-- Data section follows --
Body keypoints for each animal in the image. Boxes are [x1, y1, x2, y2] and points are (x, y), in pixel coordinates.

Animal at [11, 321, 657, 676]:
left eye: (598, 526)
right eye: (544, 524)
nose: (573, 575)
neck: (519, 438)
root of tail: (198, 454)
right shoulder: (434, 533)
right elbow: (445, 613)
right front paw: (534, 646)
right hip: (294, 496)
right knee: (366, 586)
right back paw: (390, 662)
-- Data section concluded --
-- Data section follows --
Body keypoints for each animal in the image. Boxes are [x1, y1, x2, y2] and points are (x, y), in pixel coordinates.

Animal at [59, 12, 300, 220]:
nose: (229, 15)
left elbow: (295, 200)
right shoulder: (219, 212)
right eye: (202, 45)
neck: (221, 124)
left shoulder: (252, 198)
-- Data section concluded --
▸ **What this task involves**
Set down exactly the lines of the data above, beginning with the line that has "nose: (573, 575)" and ending with the line that has "right back paw: (390, 662)", and no others.

▸ **Task response**
nose: (573, 575)
neck: (519, 438)
root of tail: (198, 454)
right shoulder: (434, 533)
right elbow: (445, 613)
right front paw: (534, 646)
right hip: (294, 496)
right knee: (366, 586)
right back paw: (390, 662)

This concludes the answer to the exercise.